Activists say that this bill is a step forward to help alleviate the cost of an abortion for many women so they don't have to seek additional financial help. It would also set up a type of reimbursement program for women — including non-citizens — without insurance or who are on Medicaid.

But some families will still be left with high deductibles. Also, when a woman passes a certain point age of pregnancy, the cost increases.

"I think [this bill is] a step in the right direction, but there's more work to be done. We need to push for cover for all folks: gender, sexual orientation, identify ethnicity and income levels -- where we can be furthering protection and expand that care," said Planned Parenthood communications manager Katie Rogers, who gave recommendations for the bill.

But right now, Rogers says with facing potentially harmful federal restrictions under the Trump administration on funding for legal abortion, the RPA would make sure that state law applies as broadly as possible without violating those restrictions.

>> Related: Trump reverses Obama-era rule on Planned Parenthood funding

Some believe taxpayers aren’t responsible for funding this

Human Life of Washington -- a right to life group -- strongly opposes RPA. Its government relations expert Sarah Davenport-Smith says it forces taxpayers who are against contraception and abortion to pay for something they don't support.

"People who oppose abortion at any stage do so because it violates their conscience," she said. "Every citizen is guaranteed absolute freedom of conscience in all matters of religious sentiment, belief and worship. SB 6219 forces Washingtonians to go against their conscience and pay for abortions."

According to Davenport-Smith, while abortions and abortifacient drugs are legal, there is no requirement for taxpayers to fund them.

Why supporters think this needs to pass now

The political climate is also why the bill covers several rules for birth control access, said Executive Director Tiffany Hankins of NARAL Pro-Choice Washington, a chapter of a national organization that supports women making personal decisions about their reproductive health.

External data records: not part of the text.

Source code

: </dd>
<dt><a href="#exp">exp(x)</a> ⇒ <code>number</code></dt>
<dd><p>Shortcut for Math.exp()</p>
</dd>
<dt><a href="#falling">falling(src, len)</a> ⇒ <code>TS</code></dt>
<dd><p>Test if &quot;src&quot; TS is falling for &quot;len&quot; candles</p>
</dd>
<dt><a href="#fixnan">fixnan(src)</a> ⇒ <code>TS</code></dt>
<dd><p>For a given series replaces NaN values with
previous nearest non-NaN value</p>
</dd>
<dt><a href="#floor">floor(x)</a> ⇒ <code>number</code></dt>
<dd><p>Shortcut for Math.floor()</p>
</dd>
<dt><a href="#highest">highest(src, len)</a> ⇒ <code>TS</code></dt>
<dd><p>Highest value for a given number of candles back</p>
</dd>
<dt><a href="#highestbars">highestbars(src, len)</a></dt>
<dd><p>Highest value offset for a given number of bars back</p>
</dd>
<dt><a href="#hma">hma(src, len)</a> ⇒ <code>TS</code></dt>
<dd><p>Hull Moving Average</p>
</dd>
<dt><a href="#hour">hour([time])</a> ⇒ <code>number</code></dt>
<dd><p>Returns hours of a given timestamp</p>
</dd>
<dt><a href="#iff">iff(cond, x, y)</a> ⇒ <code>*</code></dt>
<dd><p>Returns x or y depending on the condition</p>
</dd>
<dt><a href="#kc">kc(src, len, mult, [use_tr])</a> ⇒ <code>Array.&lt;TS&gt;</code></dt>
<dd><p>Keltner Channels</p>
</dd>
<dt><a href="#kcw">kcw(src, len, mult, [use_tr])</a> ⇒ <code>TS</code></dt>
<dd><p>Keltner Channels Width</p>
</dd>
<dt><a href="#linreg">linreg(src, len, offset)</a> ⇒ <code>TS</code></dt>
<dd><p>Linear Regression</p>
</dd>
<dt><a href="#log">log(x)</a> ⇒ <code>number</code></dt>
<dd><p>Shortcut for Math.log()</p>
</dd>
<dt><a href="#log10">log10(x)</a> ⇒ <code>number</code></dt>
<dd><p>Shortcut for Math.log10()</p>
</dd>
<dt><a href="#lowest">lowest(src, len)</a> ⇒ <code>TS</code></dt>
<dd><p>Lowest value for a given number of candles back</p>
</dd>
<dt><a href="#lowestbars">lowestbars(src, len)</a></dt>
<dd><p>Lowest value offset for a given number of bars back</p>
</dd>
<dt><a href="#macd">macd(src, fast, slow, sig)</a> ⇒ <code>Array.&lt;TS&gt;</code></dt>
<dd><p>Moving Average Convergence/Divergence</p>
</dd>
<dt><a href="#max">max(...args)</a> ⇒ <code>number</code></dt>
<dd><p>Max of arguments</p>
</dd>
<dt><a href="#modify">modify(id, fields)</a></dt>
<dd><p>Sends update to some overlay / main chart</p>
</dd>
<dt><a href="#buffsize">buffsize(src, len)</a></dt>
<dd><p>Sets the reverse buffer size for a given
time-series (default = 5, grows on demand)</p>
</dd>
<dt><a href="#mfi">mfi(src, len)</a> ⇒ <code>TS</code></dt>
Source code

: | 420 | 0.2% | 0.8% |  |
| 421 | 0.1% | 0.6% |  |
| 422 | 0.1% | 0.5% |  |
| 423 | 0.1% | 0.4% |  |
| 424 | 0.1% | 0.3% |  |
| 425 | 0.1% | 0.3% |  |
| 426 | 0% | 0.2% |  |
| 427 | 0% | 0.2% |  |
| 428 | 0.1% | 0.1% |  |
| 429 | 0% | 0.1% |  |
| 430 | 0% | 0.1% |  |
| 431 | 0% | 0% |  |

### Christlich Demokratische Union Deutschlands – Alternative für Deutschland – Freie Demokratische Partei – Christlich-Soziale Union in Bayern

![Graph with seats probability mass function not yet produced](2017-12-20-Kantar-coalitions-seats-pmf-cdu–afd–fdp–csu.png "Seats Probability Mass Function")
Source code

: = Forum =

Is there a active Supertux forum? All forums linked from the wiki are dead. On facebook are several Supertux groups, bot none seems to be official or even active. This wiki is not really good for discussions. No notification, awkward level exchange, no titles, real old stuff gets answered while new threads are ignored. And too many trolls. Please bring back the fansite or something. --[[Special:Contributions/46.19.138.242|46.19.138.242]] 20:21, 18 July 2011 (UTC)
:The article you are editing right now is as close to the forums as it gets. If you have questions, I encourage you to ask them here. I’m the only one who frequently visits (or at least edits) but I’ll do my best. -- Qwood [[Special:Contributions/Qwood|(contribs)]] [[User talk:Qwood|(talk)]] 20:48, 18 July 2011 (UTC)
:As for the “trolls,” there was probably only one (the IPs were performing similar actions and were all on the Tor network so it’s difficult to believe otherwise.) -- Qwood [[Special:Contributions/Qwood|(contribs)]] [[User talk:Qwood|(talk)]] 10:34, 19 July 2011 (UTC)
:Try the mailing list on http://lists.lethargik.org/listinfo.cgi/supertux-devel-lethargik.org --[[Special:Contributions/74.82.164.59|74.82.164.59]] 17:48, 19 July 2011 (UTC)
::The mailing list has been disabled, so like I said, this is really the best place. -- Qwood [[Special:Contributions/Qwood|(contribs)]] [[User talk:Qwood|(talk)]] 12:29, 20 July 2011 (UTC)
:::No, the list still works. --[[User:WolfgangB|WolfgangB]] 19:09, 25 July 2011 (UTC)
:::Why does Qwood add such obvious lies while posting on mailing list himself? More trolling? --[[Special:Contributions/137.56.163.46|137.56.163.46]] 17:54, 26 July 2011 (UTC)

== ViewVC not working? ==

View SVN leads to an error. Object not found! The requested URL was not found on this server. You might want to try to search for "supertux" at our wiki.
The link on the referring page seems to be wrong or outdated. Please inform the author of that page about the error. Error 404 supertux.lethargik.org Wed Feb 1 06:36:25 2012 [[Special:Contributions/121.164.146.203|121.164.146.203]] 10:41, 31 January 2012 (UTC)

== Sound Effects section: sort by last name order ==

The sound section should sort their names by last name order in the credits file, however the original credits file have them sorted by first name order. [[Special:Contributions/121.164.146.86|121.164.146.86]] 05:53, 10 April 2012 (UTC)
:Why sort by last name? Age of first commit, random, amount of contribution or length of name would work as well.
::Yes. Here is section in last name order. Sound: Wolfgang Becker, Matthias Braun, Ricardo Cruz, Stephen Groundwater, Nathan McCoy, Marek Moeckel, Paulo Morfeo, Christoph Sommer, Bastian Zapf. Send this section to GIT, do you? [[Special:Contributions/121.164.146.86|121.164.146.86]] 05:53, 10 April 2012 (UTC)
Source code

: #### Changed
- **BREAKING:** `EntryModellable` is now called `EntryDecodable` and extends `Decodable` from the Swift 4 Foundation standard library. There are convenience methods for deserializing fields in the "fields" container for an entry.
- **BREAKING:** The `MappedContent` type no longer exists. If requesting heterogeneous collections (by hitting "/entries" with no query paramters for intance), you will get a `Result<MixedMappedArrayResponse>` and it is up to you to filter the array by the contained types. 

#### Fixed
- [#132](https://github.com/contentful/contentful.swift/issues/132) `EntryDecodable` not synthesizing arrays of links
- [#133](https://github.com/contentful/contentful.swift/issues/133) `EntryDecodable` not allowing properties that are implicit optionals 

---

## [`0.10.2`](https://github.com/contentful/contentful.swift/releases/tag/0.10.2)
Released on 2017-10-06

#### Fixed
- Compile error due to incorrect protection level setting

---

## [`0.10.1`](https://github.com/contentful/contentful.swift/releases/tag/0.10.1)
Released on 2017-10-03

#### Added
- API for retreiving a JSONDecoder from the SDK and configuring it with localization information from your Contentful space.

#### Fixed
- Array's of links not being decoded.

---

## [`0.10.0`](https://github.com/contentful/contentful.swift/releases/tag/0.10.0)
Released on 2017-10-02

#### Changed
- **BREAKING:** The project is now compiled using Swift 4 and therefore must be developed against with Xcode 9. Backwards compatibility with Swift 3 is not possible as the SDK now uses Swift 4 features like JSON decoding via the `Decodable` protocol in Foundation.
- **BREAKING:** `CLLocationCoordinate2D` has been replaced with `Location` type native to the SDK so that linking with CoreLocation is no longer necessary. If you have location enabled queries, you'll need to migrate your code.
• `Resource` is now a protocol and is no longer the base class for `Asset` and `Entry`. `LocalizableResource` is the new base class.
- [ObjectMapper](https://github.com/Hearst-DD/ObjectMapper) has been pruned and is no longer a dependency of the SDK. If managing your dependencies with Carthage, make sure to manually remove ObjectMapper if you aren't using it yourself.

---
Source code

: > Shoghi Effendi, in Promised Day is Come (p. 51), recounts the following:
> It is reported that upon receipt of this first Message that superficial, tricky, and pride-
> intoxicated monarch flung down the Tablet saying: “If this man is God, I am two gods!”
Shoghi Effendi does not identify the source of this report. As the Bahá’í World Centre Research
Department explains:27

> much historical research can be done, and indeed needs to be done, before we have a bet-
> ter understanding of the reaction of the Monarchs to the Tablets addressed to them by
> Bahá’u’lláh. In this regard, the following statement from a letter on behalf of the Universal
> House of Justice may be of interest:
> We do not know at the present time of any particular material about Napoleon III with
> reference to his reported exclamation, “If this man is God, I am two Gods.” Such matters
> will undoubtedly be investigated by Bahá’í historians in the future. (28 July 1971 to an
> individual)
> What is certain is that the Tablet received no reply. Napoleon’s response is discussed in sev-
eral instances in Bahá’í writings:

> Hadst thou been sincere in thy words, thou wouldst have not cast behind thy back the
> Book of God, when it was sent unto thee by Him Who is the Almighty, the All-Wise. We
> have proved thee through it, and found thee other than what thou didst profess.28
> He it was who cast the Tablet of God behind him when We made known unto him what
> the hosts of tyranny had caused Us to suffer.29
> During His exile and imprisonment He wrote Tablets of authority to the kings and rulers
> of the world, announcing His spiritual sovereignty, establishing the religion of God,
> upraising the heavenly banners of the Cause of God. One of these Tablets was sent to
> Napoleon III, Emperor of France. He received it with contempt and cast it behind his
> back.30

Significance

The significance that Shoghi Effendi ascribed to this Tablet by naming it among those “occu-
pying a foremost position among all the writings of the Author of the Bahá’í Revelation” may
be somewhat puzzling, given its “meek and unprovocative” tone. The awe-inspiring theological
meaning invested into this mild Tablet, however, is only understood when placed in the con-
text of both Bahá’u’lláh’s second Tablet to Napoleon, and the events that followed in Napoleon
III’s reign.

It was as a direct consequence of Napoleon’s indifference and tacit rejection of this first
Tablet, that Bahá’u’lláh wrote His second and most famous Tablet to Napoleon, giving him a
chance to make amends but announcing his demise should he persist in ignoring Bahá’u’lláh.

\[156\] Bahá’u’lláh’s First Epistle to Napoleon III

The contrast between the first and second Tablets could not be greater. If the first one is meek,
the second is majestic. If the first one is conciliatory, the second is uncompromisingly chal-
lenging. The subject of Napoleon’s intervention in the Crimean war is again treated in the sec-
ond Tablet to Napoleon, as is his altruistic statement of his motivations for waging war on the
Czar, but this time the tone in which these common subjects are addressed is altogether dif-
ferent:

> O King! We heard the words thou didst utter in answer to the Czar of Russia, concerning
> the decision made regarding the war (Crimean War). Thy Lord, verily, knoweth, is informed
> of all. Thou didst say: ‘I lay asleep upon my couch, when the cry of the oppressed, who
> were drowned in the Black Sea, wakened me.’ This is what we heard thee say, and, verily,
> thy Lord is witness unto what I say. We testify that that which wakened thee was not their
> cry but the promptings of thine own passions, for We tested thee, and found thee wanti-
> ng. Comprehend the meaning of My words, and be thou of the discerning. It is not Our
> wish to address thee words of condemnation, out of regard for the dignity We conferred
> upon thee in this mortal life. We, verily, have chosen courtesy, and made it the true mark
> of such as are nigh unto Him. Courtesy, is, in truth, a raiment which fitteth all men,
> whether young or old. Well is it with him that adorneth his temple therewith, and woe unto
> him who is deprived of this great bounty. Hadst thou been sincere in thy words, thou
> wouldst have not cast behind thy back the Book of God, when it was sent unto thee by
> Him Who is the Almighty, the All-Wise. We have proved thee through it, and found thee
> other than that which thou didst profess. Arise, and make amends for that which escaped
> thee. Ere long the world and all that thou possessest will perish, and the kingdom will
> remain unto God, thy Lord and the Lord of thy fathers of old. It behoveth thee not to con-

Many of these rules ensuring contraceptive equity and affordability already exist through the Washington state insurance commissioner's office. Under their rules, most health plans currently must cover Food and Drug Administration-approved contraceptive methods prescribed by their in-network medical provider, and this is without people having to deal with copays, deductibles, and coinsurance.

But having these rules in a bill would strengthen those rules.

"You don't have reproductive rights if you don't access to health care," Hankins said. "We are looking the federal government casting doubt over the stability [of rules through the] insurance commissioners office. It's really important to regulate through state law to show what protections are in place at the state level, guarantees we can have a more advanced protections."

People could see changes as soon as 2019 if the bill passes. It specifically applies to a health plan issued or renewed on Jan. 1, 2019.

Lawmakers exploring other ways to ensure access

Last year, the Trump administration proposed rules that would allow any company to deny coverage for contraceptive services to female employees based on religious grounds. Other types of organizations would also be able to deny coverage on moral grounds.

>> Related: Attorney General Ferguson sues to block Trump administration rules over contraception access

KIRO 7 talked to Sara Ainsworth of Legal Voice in the wake of the Trump administration's decision in October. She said that a Washington state insurance commisoner's office rule possibly protects women from it.

“We have a contraceptive equity rule through our insurance office that requires employers who do have religious objection to make sure that their women employees still have access to birth control coverage,” she said.

That’s one rule that the RPA would not strengthen, according to Hankins, but it’s something lawmakers are looking into whether to pursue.